RESUMO Diante do campo da autobiografia e de seu cruzamento com o cinema, no contexto da experiência legada pela ditadura civil-militar brasileira, este artigo pretende investigar certos modos políticos de enunciação e subjetivação, aqui postos em cena pelos documentários autobiográficos “Os dias com ele” (Brasil, 2012), de Maria Clara Escobar, e “Diário de uma busca”, de Flávia Castro (Brasil, 2011). Nessas obras, realizadas por filhas de exilados e presos políticos, estão em jogo duas formas distintas de posição feminina e de busca pela figura paterna, nas quais coexistem exílio, memória, testemunho e até mesmo a disputa pelo filme que está sendo feito. Face ao problema do lugar secundário das filhas diante das utopias políticas dos pais, no contexto da experiência do fracasso das esquerdas no Brasil, “Os dias com ele” e “Diário de uma busca” propõem uma passagem do privado ao político, do pai ao país, a partir de uma ética da precariedade.
ABSTRACT At the crossroad of the autobiographic genre and cinema in the context of the legacy of Brazilian civil-military dictatorship, this article aims to investigate singular modes of enunciation and subjectivation as staged by two autobiographical documentaries: “Os dias com ele” (Brazil, 2012), by Maria Clara Escobar, and “Diário de uma busca”, by Flávia Castro (Brazil, 2011).

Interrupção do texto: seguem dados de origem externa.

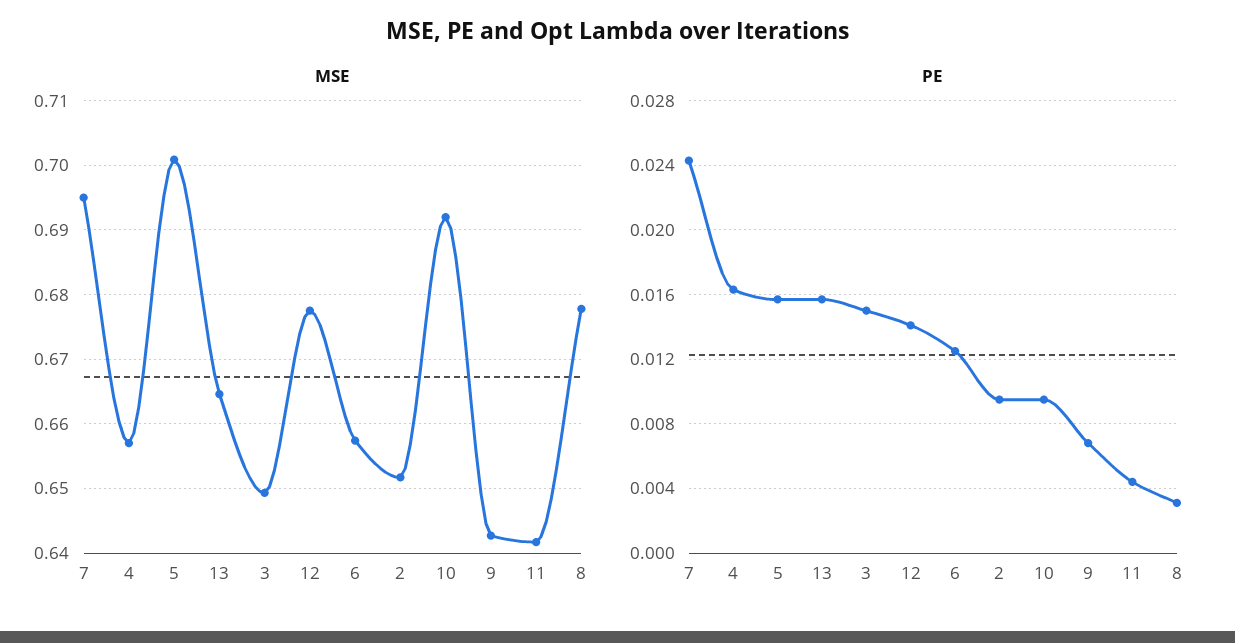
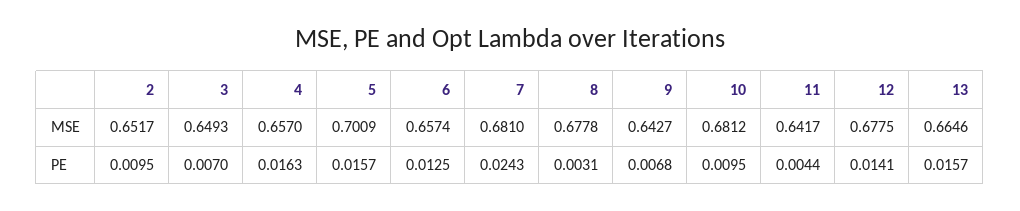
MSE, 7: 0.695 -> 0.681
MSE, 10: 0.692 -> 0.6812
PE, 3: 0.015 -> 0.007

Filmed by daughters of political exiles and prisoners, these works produce two different types of positions of a female in search of a paternal figure, in which exile, memory, testimony and even argument about the movie in progress coexist. Confronted with the problem of the daughter’s secondary role in comparison to the father’s politicals utopias, faced with the experience of the failure of the left in Brazil, “Os dias com ele” and “Diário de uma busca” propose a journey from the private to the political and from the father to the country through an ethics of precariousness.
RÉSUMÉ Face au champ de l’autobiographie et à son croisement avec le cinéma, dans le contexte de l’expérience héritée de la dictature civile-militaire au Brésil, cet article vise à étudier certains modes politiques d’énonciation et de subjectivation mis en scène ici par les documentaires autobiographiques “Os dias com ele” (Brésil, 2012), de Maria Clara Escobar, et “Diário de uma busca”, de Flávia Castro (Brésil, 2011). Dans ces œuvres menées par des filles d’exilés et des prisonniers politiques, deux différentes formes de position féminine et de la quête de la figure paternelle sont en jeu où l’exil, la mémoire, le témoignage et même le conflit autour du film en cours coexistent. Confronté au problème du rôle secondaire des filles par rapport aux utopies des pères, face à l’expérience de l’échec de la gauche au Brésil, “Os dias com ele” et “Diário de uma busca” proposent un passage du privé au politique, du père au pays, à partir d’une éthique de la précarité.